L’un des codes des pirates les plus connus est celui du boucanier Bartholomew Roberts, rédigé en 1720. On y lit notamment au point I que chaque pirate pourra donner sa voix dans les affaires d’importance et aura un pouvoir de se servir quand il voudra des provisions et des liqueurs fortes nouvellement prises, à moins que la disette n’oblige le public d’en disposer autrement, la décision étant prise par vote. Au point IX, il est dit que nul ne parlera de changer de vie avant que la part de chacun ait atteint 1000 livres. Celui qui devient infirme ou perd un membre en service recevra 800 pièces de huit sur la caisse commune et, en cas de blessure moins grave, touchera une somme proportionnelle. On y découvre aussi quelques règles de vie commune : interdiction de jouer de l’argent aux dés ou aux cartes, l’heure à laquelle les chandelles doivent être éteintes, le règlement des différends par un duel à l’arme à feu ou au sabre, la présence prohibée des jeunes garçons et des femmes ainsi que l’interdiction pour un pirate de séduire une personne de l’autre sexe. La violation de certaines règles peut être punie par la mort ou l’abandon en mer. Dans certains cas, le capitaine était même désigné par vote et n’avait de fonctions dirigeantes qu’au cas où la situation le nécessitait, toutes les décisions étant prises par vote.
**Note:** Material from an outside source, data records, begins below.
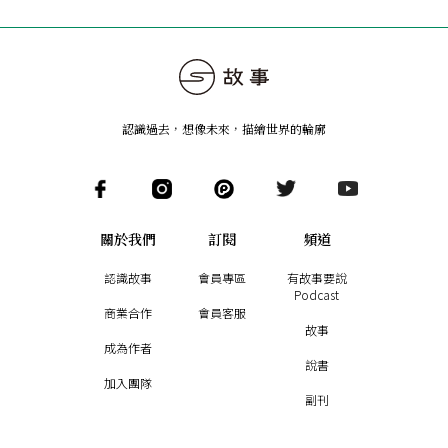
認識過去，想像未來
，
描繪世界的輪廓
關於我們
訂閱
頻道
認識故事
會員專區
有故事要說
Podcast
商業合作
會員客服
故事
成為作者
說書
加入團隊
副刊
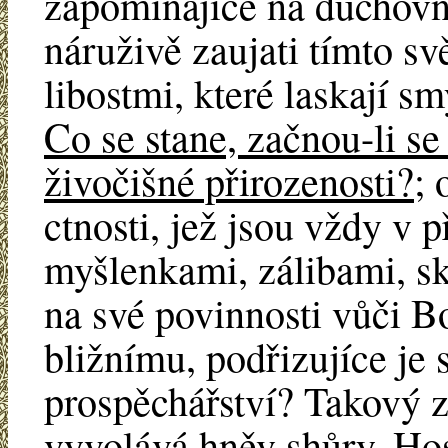
zapomínajíce na duchovní 
náruživě zaujati tímto s
libostmi, které laskají 
Co se stane, začnou-li se
živočišné přirozenosti?
; 
ctnosti, jež jsou vždy v 
myšlenkami, zálibami, sk
na své povinnosti vůči Bo
bližnímu, podřizujíce je s
prospěchářství? Takový z
vyvolává hněv shůry. Hos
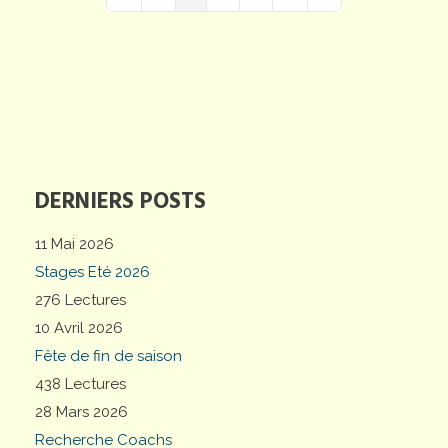
First Page
Previous Page
Next Page
Last Page
DERNIERS POSTS
11 Mai 2026
Stages Eté 2026
276 Lectures
10 Avril 2026
Fête de fin de saison
438 Lectures
28 Mars 2026
Recherche Coachs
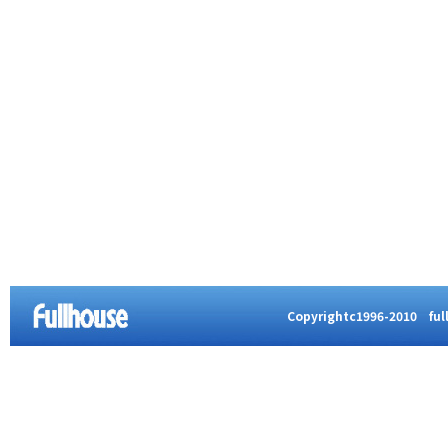
Copyrightc1996-2010 full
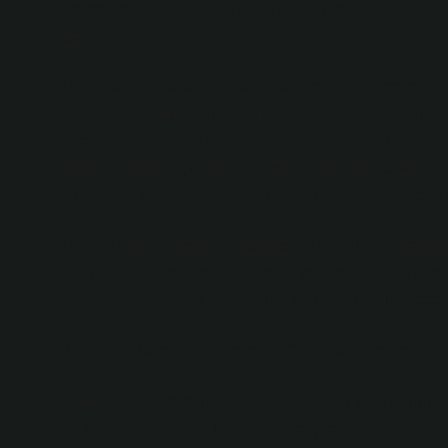
gelecekte, insanlar sağlıklı ilişkiler kurmaya başladıkl
geliriz.
Daha sağlıklı yaşam alışkanlıkları ve yemek seçimleri, 
sorayım: Ya böyle olursa? Pişmiş pancarın bir kişinin ru
üzerinde daha büyük bir etkisi olabilir. İşyerinde daha
sağlıklı yaşam biçimlerini toplumsal bir düzeye taşır mıy
akşamları da pişmiş pancar gibi doğal gıdalar sayesinde
Peki, bunlar geleceğin öngörüleri. Ama şu an yaşadığım
alışkanlıklar üzerinden ilişkilerini yeniden yapılandırmay
yaratacaksa, pişmiş pancar gibi katkıları da bu sürece d
4. Pişmiş Pancar ve Geleceğin Çalışma Düzenleri
İş hayatının geleceğiyle ilgili en fazla kaygı duyduğum
kadar alan kalacağı. Teknolojik gelişmelerin her yönüyl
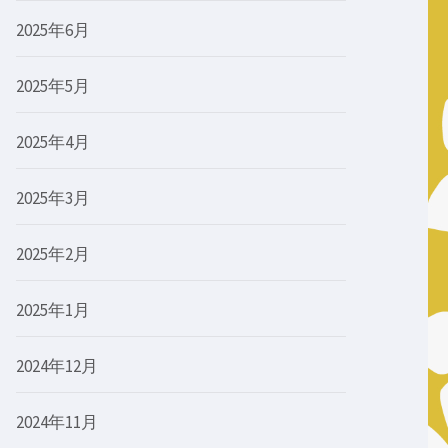
2025年6月
2025年5月
2025年4月
2025年3月
2025年2月
2025年1月
2024年12月
2024年11月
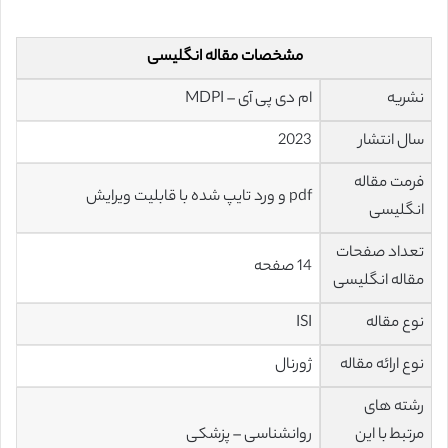
مشخصات مقاله انگلیسی
نشریه
ام دی پی آی – MDPI
سال انتشار
2023
فرمت مقاله
pdf و ورد تایپ شده با قابلیت ویرایش
انگلیسی
تعداد صفحات
14 صفحه
مقاله انگلیسی
نوع مقاله
ISI
نوع ارائه مقاله
ژورنال
رشته های
مرتبط با این
روانشناسی – پزشکی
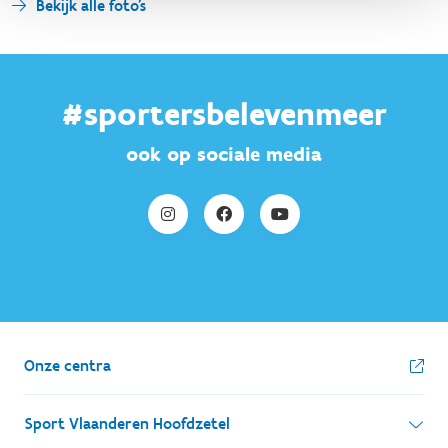
Bekijk alle foto's
#sportersbelevenmeer
ook op sociale media
Onze centra
Sport Vlaanderen Hoofdzetel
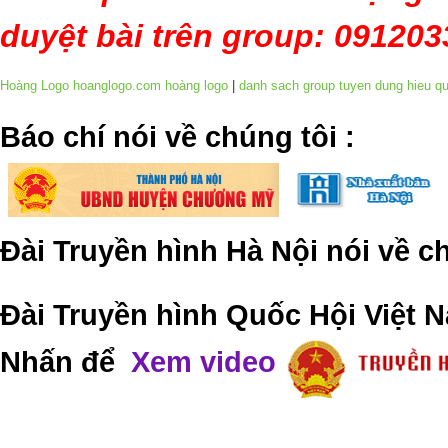
duyệt bài trên group: 09120
Hoàng Logo hoanglogo.com
hoàng logo
|
danh sach group tuyen dung hieu q
​Báo chí nói về chúng tôi
:
Đài Truyền hình Hà Nội nói về 
Đài Truyền hình Quốc Hội Việt N
Nhấn để
Xem video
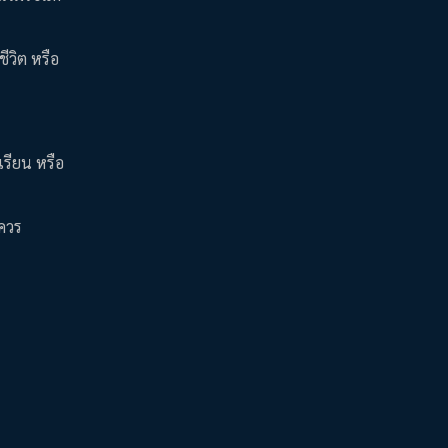
ีวิต หรือ
เรียน หรือ
มควร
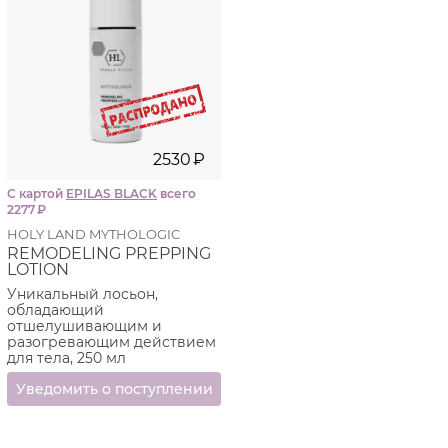
2530
₽
С картой
EPILAS BLACK
всего
2277
₽
HOLY LAND MYTHOLOGIC
REMODELING PREPPING
LOTION
Уникальный лосьон,
обладающий
отшелушивающим и
разогревающим действием
для тела, 250 мл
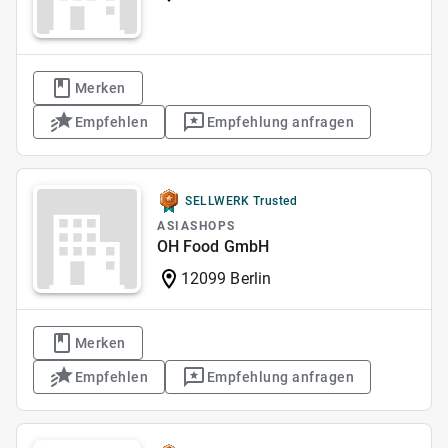
Merken
Empfehlen
Empfehlung anfragen
SELLWERK Trusted
ASIASHOPS
OH Food GmbH
12099 Berlin
Merken
Empfehlen
Empfehlung anfragen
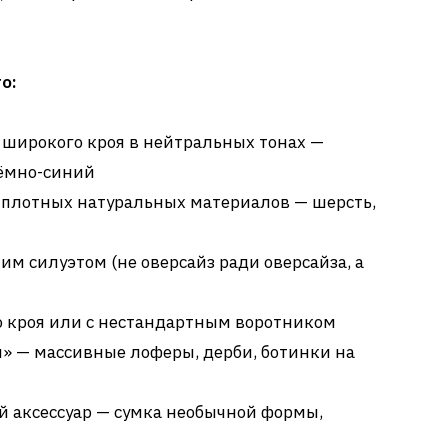
о:
 широкого кроя в нейтральных тонах —
тёмно-синий
 плотных натуральных материалов — шерсть,
им силуэтом (не оверсайз ради оверсайза, а
 кроя или с нестандартным воротником
м» — массивные лоферы, дерби, ботинки на
 аксессуар — сумка необычной формы,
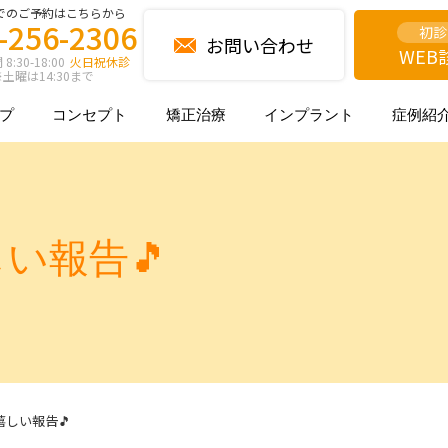
でのご予約はこちらから
-256-2306
初診
お問い合わせ
WEB
:30-18:00
火日祝休診
土曜は14:30まで
プ
コンセプト
矯正治療
インプラント
症例紹
い報告🎵
しい報告🎵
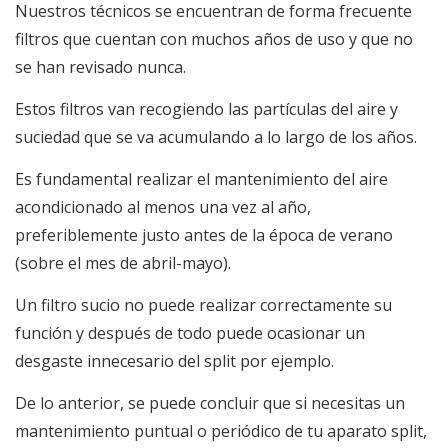
Nuestros técnicos se encuentran de forma frecuente
filtros que cuentan con muchos años de uso y que no
se han revisado nunca.
Estos filtros van recogiendo las partículas del aire y
suciedad que se va acumulando a lo largo de los años.
Es fundamental realizar el mantenimiento del aire
acondicionado al menos una vez al año,
preferiblemente justo antes de la época de verano
(sobre el mes de abril-mayo).
Un filtro sucio no puede realizar correctamente su
función y después de todo puede ocasionar un
desgaste innecesario del split por ejemplo.
De lo anterior, se puede concluir que si necesitas un
mantenimiento puntual o periódico de tu aparato split,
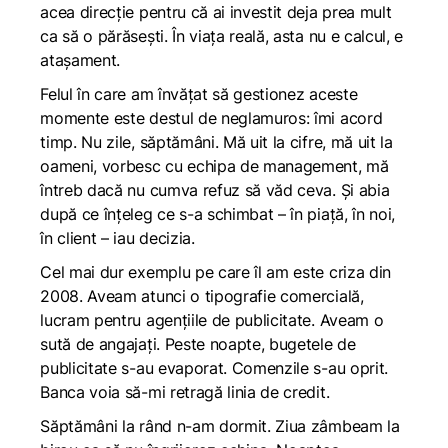
acea direcție pentru că ai investit deja prea mult
ca să o părăsești. În viața reală, asta nu e calcul, e
atașament.
Felul în care am învățat să gestionez aceste
momente este destul de neglamuros: îmi acord
timp. Nu zile, săptămâni. Mă uit la cifre, mă uit la
oameni, vorbesc cu echipa de management, mă
întreb dacă nu cumva refuz să văd ceva. Și abia
după ce înțeleg ce s-a schimbat – în piață, în noi,
în client – iau decizia.
Cel mai dur exemplu pe care îl am este criza din
2008. Aveam atunci o tipografie comercială,
lucram pentru agențiile de publicitate. Aveam o
sută de angajați. Peste noapte, bugetele de
publicitate s-au evaporat. Comenzile s-au oprit.
Banca voia să-mi retragă linia de credit.
Săptămâni la rând n-am dormit. Ziua zâmbeam la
Comment expliquer que des pilleurs de richesses et vils meurtriers aient pu mettre en œuvre des systèmes d’organisation proches d’une démocratie participative ? Cela tient sans doute en grande partie à la situation particulière de la piraterie. La mer est un milieu hostile et y naviguer n’est pas sans danger. Tout l’équipage est littéralement sur le même bateau. Il faut donc s’organiser en bonne intelligence pour adopter des règles de vie communes. Les prises de décision ne doivent pas pouvoir être systématiquement contestées. Quoi de mieux pour y parvenir que de permettre à chacun de donner son avis et son consentement au point de se lier par un contrat tel qu’un Code des pirates ? Cette organisation particulière, liée à la navigation, se retrouve aussi dans le monde numérique. Notamment dans les communautés de logiciels libres qui se forment depuis les années 1980. Elles fonctionnent aussi à travers des mécanismes de prise de décision par consensus, comme c’est le cas dans le Bitcoin. Grâce aux technologies qui ont permis de conquérir les mers, les pirates ont expérimenté un monde libre où les règles qui s’appliquent sur la terre ferme ne sont pas forcément les mêmes. Il y a une soif de l’aventure, un désir brûlant de découvrir des trésors, de nouvelles terres, et de s’émanciper de l’ordre établi. Le pirate du numérique vit le même désir.

Le terme de pirate a pourtant et surtout une connotation négative. Attribué par l’establishment, il qualifie les personnes qui ont adopté un mode de vie en désaccord avec les lois et les règles du moment. Malgré cet aspect péjoratif, ce qualificatif a été repris par les premiers concernés qui sont allés jusqu’à le revendiquer. Sur internet, le phénomène est similaire. Au départ, pirate désigne quelqu’un qui vole des fichiers et ne respecte pas la propriété intellectuelle. L’industrie de la musique et des films a employé ce mot pour désigner ces individus qui s’échangent librement des fichiers. Mais internet est comme un nouveau continent, voire comme un océan. C’est un monde libre que des millions d’individus explorent quotidiennement. Des nouveaux modes d’organisation y sont expérimentés. Des technologies y sont constamment découvertes. Dans un Nouveau Monde où les règles du monde physique peinent à s’appliquer, les pirates se multiplient.